Supplied records below:
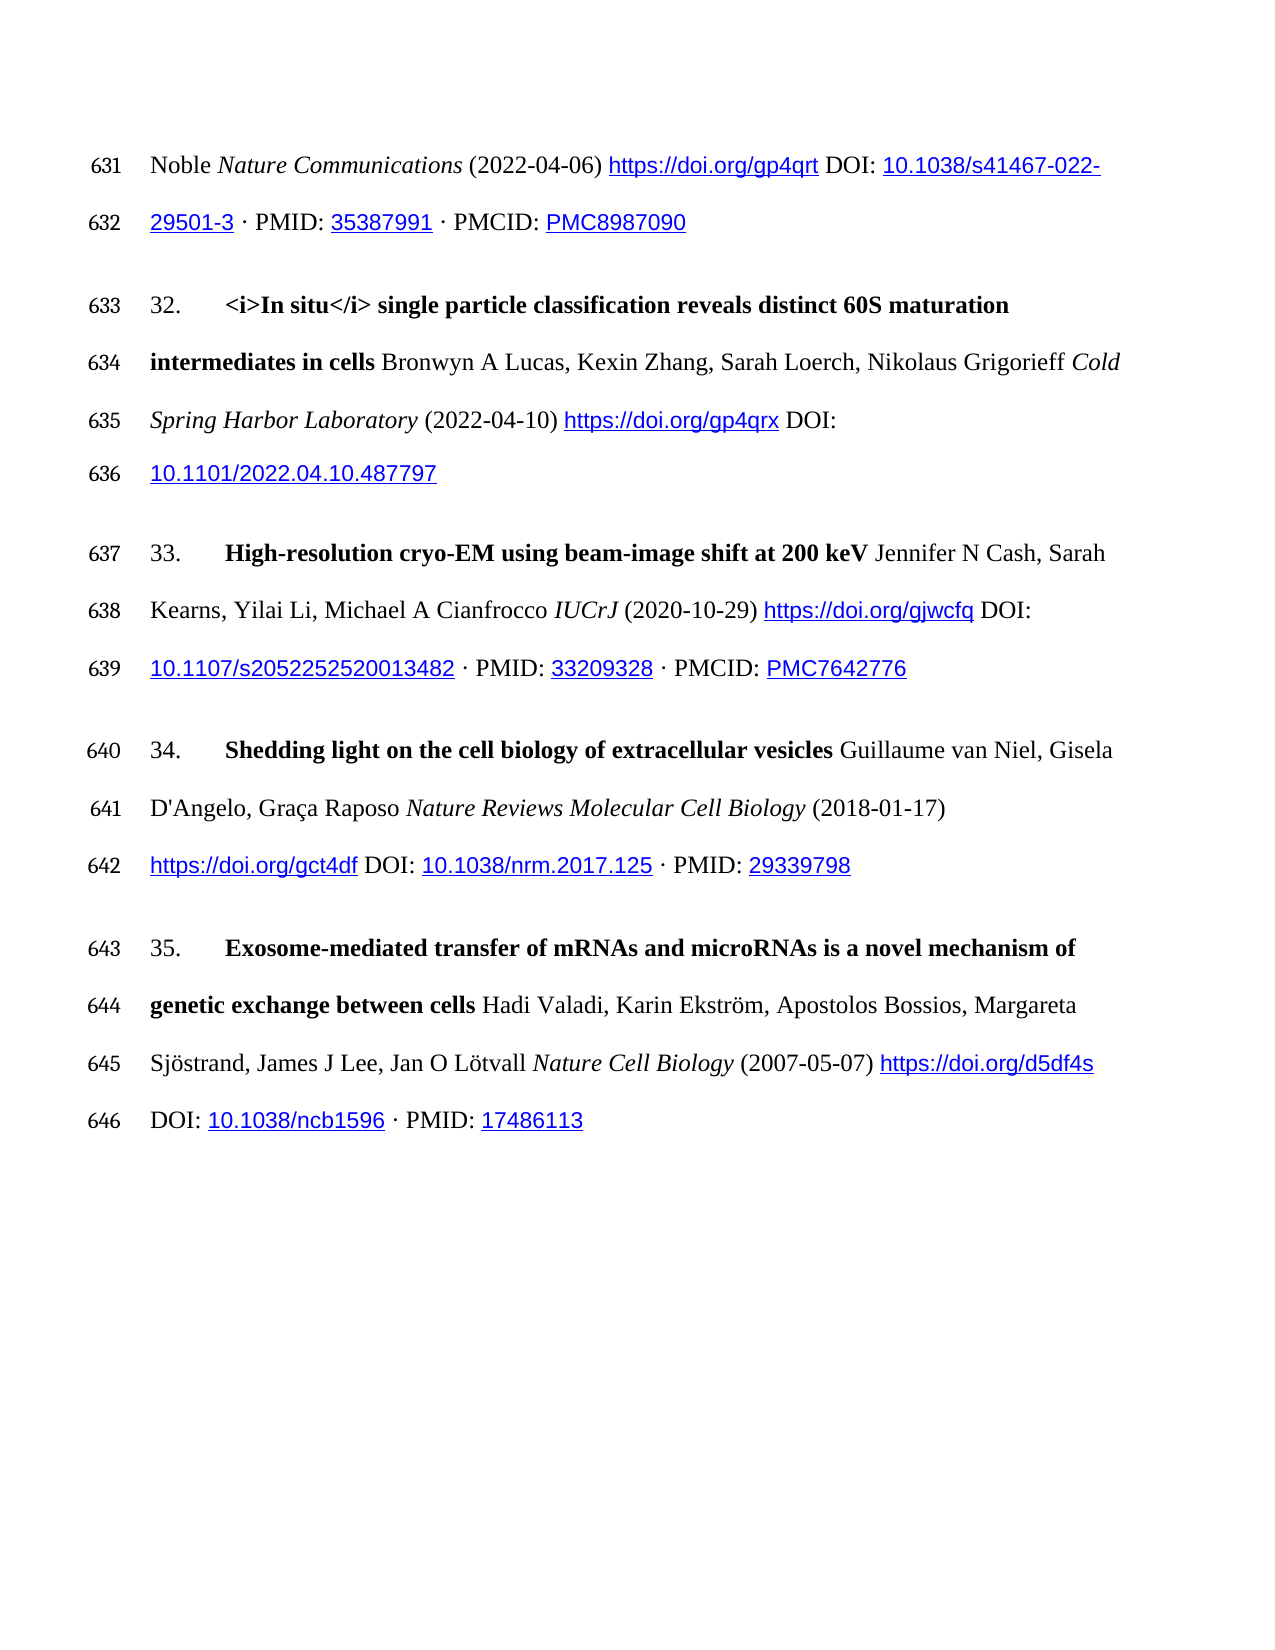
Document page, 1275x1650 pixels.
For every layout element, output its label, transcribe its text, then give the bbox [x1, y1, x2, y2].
End of Supplied records.
Supplied records below:
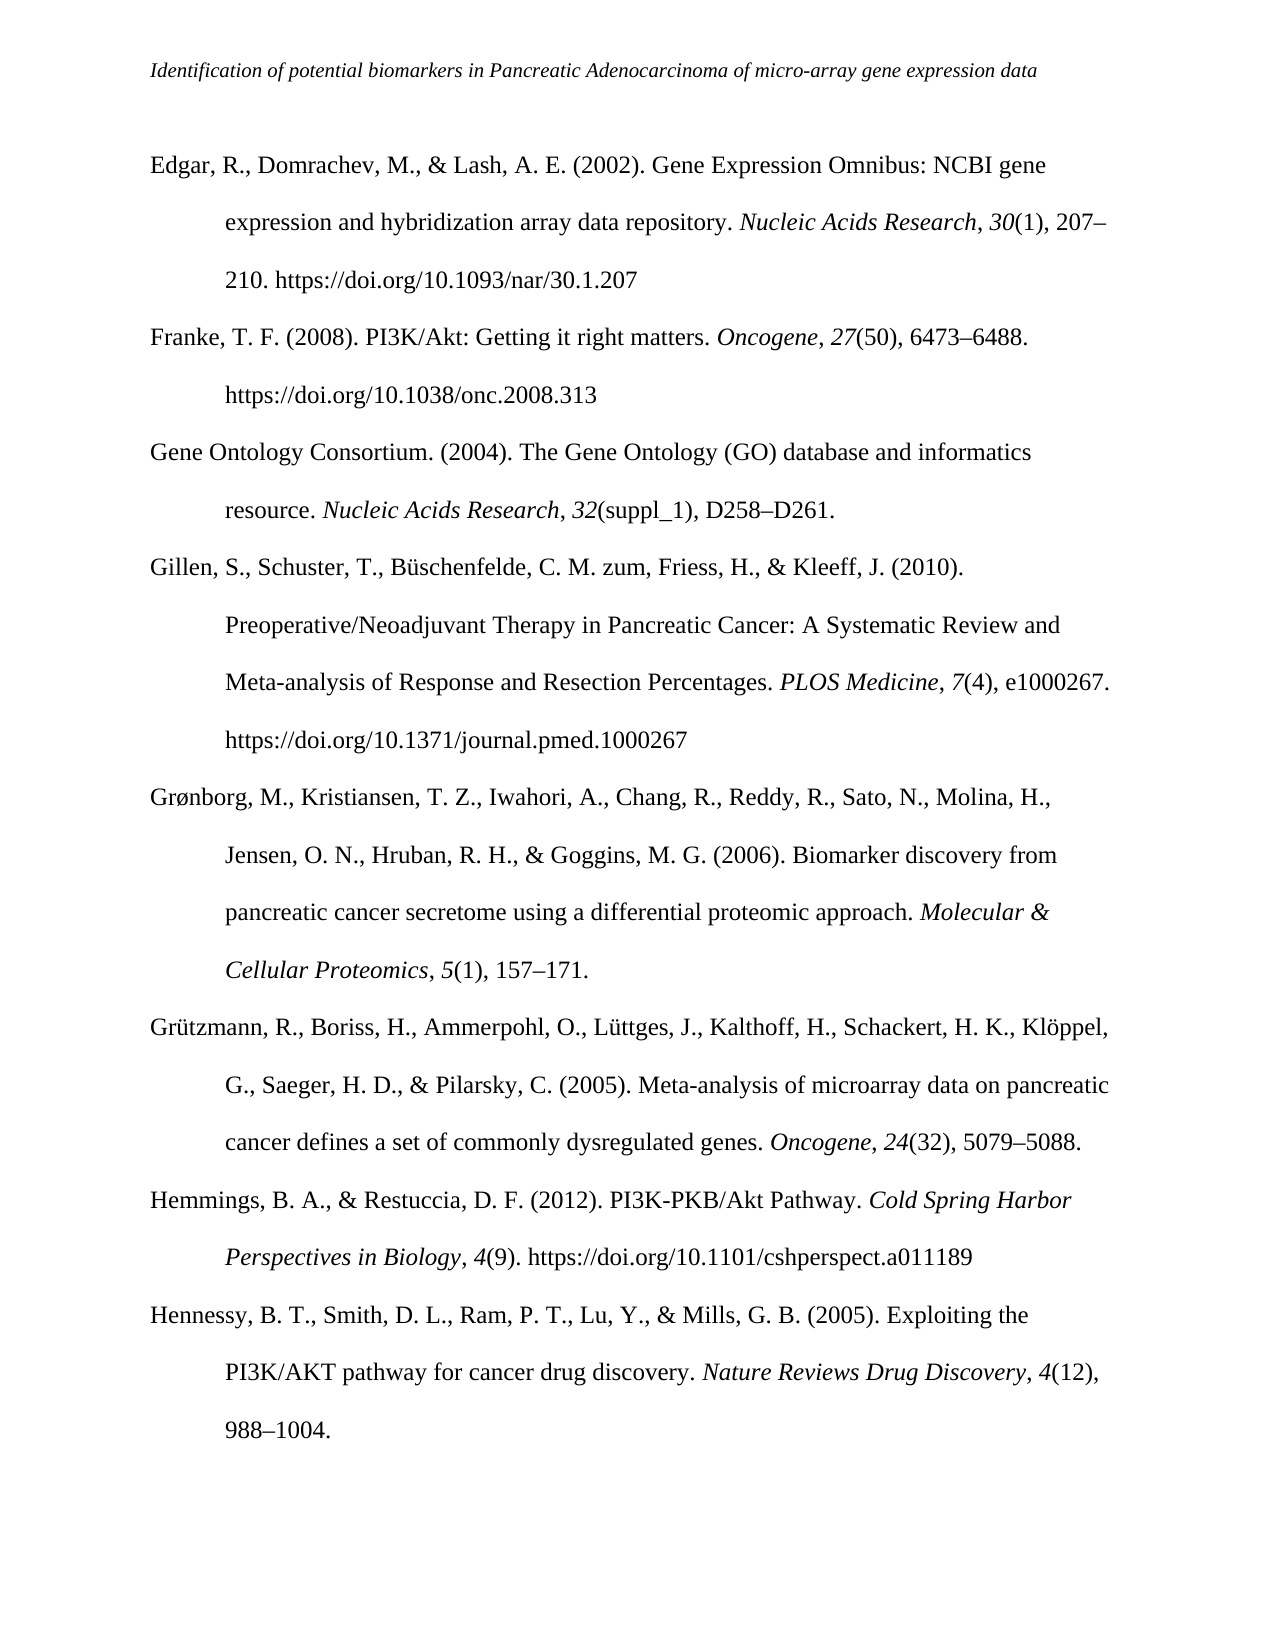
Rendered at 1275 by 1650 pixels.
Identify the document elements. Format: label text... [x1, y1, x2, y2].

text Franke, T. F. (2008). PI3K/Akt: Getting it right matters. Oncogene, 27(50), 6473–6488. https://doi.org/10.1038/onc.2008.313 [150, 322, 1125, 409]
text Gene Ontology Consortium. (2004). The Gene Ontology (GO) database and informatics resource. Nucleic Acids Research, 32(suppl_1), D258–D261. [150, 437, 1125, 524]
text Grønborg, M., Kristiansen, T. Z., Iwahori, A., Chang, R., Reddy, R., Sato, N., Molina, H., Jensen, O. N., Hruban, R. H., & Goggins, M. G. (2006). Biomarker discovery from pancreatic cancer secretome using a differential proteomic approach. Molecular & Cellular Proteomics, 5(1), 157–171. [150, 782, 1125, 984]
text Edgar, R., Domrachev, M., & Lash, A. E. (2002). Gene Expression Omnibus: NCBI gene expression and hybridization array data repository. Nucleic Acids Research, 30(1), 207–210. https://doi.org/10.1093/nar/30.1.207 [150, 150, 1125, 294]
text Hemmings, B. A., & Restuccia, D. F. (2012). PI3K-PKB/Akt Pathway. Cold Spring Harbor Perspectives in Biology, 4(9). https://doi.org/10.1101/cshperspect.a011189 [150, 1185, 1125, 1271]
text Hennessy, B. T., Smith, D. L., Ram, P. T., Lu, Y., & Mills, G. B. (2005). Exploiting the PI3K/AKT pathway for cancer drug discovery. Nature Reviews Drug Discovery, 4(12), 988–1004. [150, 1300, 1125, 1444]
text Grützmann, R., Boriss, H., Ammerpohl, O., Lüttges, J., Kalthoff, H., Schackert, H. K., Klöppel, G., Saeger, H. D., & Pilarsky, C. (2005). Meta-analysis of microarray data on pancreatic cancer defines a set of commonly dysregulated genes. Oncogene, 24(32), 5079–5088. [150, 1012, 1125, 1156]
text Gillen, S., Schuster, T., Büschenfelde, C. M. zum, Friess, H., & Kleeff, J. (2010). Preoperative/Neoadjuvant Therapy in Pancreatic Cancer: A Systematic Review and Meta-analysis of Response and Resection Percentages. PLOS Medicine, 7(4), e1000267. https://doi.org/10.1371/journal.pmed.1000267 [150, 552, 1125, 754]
End of Supplied records.
Task directions
With the line holding "Document page, 1275x1650 pixels." as the first and the line holding "For every layout" as the last, please transcribe exactly the lines of the material above in that range and nothing else.

Exercise output
Document page, 1275x1650 pixels.
For every layout element, output its label, transcribe its text, then give the bbox [x1, y1, x2, y2].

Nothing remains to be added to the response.